What the task asks:
Write out every one of the lines below, character for character.

Saved dataset items
============

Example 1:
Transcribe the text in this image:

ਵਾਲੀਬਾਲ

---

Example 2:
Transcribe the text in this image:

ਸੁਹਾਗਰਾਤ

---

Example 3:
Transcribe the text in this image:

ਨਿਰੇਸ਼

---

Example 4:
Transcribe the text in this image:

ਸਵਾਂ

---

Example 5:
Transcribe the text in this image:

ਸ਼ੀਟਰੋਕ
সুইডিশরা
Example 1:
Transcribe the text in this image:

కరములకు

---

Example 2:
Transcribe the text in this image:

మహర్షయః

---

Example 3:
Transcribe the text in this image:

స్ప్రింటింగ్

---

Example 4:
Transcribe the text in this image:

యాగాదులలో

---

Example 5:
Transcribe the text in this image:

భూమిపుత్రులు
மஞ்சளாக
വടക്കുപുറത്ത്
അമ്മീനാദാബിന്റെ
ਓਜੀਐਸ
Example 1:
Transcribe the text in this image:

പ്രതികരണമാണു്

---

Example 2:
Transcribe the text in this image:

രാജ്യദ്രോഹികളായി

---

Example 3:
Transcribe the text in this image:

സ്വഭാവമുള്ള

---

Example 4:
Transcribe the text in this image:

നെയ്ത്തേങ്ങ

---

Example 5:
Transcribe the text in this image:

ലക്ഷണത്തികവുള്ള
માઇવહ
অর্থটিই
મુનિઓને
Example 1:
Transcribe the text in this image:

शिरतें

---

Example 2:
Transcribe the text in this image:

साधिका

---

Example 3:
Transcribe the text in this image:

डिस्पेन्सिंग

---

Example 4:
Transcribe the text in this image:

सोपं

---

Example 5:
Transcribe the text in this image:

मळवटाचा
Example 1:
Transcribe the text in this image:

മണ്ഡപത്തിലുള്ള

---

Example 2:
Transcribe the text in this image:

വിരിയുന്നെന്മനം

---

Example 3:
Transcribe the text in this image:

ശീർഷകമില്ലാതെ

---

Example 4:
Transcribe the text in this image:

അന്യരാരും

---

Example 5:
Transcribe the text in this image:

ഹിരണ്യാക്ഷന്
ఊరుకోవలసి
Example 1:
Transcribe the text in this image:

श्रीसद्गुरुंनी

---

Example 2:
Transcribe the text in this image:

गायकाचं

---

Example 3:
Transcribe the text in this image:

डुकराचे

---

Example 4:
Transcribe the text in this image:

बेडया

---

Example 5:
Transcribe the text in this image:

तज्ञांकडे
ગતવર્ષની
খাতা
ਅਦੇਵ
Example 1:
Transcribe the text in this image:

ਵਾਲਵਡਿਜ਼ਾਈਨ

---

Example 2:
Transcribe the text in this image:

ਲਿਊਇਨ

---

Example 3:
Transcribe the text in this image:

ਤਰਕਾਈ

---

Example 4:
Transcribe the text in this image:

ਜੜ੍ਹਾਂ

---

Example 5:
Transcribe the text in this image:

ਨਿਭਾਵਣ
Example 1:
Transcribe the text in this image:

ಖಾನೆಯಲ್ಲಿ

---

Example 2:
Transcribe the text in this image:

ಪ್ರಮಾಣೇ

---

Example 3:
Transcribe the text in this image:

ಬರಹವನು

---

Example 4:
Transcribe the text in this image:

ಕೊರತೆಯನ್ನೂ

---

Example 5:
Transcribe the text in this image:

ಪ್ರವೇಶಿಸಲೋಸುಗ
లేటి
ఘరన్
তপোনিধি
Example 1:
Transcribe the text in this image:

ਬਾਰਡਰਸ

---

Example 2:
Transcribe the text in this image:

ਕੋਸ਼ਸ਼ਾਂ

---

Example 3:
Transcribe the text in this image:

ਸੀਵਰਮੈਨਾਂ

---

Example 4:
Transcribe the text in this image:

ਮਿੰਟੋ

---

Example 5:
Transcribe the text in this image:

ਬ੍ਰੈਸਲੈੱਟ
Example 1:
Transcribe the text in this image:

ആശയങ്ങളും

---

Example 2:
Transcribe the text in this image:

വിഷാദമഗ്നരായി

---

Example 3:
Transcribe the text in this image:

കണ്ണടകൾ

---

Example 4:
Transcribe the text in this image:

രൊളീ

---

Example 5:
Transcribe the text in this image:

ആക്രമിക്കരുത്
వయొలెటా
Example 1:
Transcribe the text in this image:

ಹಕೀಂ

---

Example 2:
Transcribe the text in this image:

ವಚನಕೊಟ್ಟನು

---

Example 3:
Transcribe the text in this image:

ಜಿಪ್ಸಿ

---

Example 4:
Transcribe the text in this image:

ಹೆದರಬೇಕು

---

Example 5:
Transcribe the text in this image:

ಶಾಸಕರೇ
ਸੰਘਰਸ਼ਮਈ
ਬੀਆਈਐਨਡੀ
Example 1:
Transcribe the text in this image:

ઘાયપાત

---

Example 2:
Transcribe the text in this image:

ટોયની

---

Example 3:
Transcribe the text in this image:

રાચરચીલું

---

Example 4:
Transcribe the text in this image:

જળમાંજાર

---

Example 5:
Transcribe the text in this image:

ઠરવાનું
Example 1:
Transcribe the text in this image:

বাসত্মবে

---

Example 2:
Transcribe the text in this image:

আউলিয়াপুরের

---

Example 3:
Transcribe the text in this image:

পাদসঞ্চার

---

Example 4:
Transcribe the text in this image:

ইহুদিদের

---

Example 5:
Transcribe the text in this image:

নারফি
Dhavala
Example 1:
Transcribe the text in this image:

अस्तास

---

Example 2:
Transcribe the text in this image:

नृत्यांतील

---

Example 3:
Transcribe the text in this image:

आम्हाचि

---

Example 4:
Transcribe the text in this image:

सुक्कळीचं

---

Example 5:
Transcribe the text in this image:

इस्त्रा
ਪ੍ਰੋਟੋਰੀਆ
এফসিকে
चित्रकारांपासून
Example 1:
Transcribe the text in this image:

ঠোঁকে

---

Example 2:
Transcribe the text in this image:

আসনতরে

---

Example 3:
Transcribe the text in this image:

============

Final result:
Example 1:
Transcribe the text in this image:

ਵਾਲੀਬਾਲ

---

Example 2:
Transcribe the text in this image:

ਸੁਹਾਗਰਾਤ

---

Example 3:
Transcribe the text in this image:

ਨਿਰੇਸ਼

---

Example 4:
Transcribe the text in this image:

ਸਵਾਂ

---

Example 5:
Transcribe the text in this image:

ਸ਼ੀਟਰੋਕ
সুইডিশরা
Example 1:
Transcribe the text in this image:

కరములకు

---

Example 2:
Transcribe the text in this image:

మహర్షయః

---

Example 3:
Transcribe the text in this image:

స్ప్రింటింగ్

---

Example 4:
Transcribe the text in this image:

యాగాదులలో

---

Example 5:
Transcribe the text in this image:

భూమిపుత్రులు
மஞ்சளாக
വടക്കുപുറത്ത്
അമ്മീനാദാബിന്റെ
ਓਜੀਐਸ
Example 1:
Transcribe the text in this image:

പ്രതികരണമാണു്

---

Example 2:
Transcribe the text in this image:

രാജ്യദ്രോഹികളായി

---

Example 3:
Transcribe the text in this image:

സ്വഭാവമുള്ള

---

Example 4:
Transcribe the text in this image:

നെയ്ത്തേങ്ങ

---

Example 5:
Transcribe the text in this image:

ലക്ഷണത്തികവുള്ള
માઇવહ
অর্থটিই
મુનિઓને
Example 1:
Transcribe the text in this image:

शिरतें

---

Example 2:
Transcribe the text in this image:

साधिका

---

Example 3:
Transcribe the text in this image:

डिस्पेन्सिंग

---

Example 4:
Transcribe the text in this image:

सोपं

---

Example 5:
Transcribe the text in this image:

मळवटाचा
Example 1:
Transcribe the text in this image:

മണ്ഡപത്തിലുള്ള

---

Example 2:
Transcribe the text in this image:

വിരിയുന്നെന്മനം

---

Example 3:
Transcribe the text in this image:

ശീർഷകമില്ലാതെ

---

Example 4:
Transcribe the text in this image:

അന്യരാരും

---

Example 5:
Transcribe the text in this image:

ഹിരണ്യാക്ഷന്
ఊరుకోవలసి
Example 1:
Transcribe the text in this image:

श्रीसद्गुरुंनी

---

Example 2:
Transcribe the text in this image:

गायकाचं

---

Example 3:
Transcribe the text in this image:

डुकराचे

---

Example 4:
Transcribe the text in this image:

बेडया

---

Example 5:
Transcribe the text in this image:

तज्ञांकडे
ગતવર્ષની
খাতা
ਅਦੇਵ
Example 1:
Transcribe the text in this image:

ਵਾਲਵਡਿਜ਼ਾਈਨ

---

Example 2:
Transcribe the text in this image:

ਲਿਊਇਨ

---

Example 3:
Transcribe the text in this image:

ਤਰਕਾਈ

---

Example 4:
Transcribe the text in this image:

ਜੜ੍ਹਾਂ

---

Example 5:
Transcribe the text in this image:

ਨਿਭਾਵਣ
Example 1:
Transcribe the text in this image:

ಖಾನೆಯಲ್ಲಿ

---

Example 2:
Transcribe the text in this image:

ಪ್ರಮಾಣೇ

---

Example 3:
Transcribe the text in this image:

ಬರಹವನು

---

Example 4:
Transcribe the text in this image:

ಕೊರತೆಯನ್ನೂ

---

Example 5:
Transcribe the text in this image:

ಪ್ರವೇಶಿಸಲೋಸುಗ
లేటి
ఘరన్
তপোনিধি
Example 1:
Transcribe the text in this image:

ਬਾਰਡਰਸ

---

Example 2:
Transcribe the text in this image:

ਕੋਸ਼ਸ਼ਾਂ

---

Example 3:
Transcribe the text in this image:

ਸੀਵਰਮੈਨਾਂ

---

Example 4:
Transcribe the text in this image:

ਮਿੰਟੋ

---

Example 5:
Transcribe the text in this image:

ਬ੍ਰੈਸਲੈੱਟ
Example 1:
Transcribe the text in this image:

ആശയങ്ങളും

---

Example 2:
Transcribe the text in this image:

വിഷാദമഗ്നരായി

---

Example 3:
Transcribe the text in this image:

കണ്ണടകൾ

---

Example 4:
Transcribe the text in this image:

രൊളീ

---

Example 5:
Transcribe the text in this image:

ആക്രമിക്കരുത്
వయొలెటా
Example 1:
Transcribe the text in this image:

ಹಕೀಂ

---

Example 2:
Transcribe the text in this image:

ವಚನಕೊಟ್ಟನು

---

Example 3:
Transcribe the text in this image:

ಜಿಪ್ಸಿ

---

Example 4:
Transcribe the text in this image:

ಹೆದರಬೇಕು

---

Example 5:
Transcribe the text in this image:

ಶಾಸಕರೇ
ਸੰਘਰਸ਼ਮਈ
ਬੀਆਈਐਨਡੀ
Example 1:
Transcribe the text in this image:

ઘાયપાત

---

Example 2:
Transcribe the text in this image:

ટોયની

---

Example 3:
Transcribe the text in this image:

રાચરચીલું

---

Example 4:
Transcribe the text in this image:

જળમાંજાર

---

Example 5:
Transcribe the text in this image:

ઠરવાનું
Example 1:
Transcribe the text in this image:

বাসত্মবে

---

Example 2:
Transcribe the text in this image:

আউলিয়াপুরের

---

Example 3:
Transcribe the text in this image:

পাদসঞ্চার

---

Example 4:
Transcribe the text in this image:

ইহুদিদের

---

Example 5:
Transcribe the text in this image:

নারফি
Dhavala
Example 1:
Transcribe the text in this image:

अस्तास

---

Example 2:
Transcribe the text in this image:

नृत्यांतील

---

Example 3:
Transcribe the text in this image:

आम्हाचि

---

Example 4:
Transcribe the text in this image:

सुक्कळीचं

---

Example 5:
Transcribe the text in this image:

इस्त्रा
ਪ੍ਰੋਟੋਰੀਆ
এফসিকে
चित्रकारांपासून
Example 1:
Transcribe the text in this image:

ঠোঁকে

---

Example 2:
Transcribe the text in this image:

আসনতরে

---

Example 3:
Transcribe the text in this image:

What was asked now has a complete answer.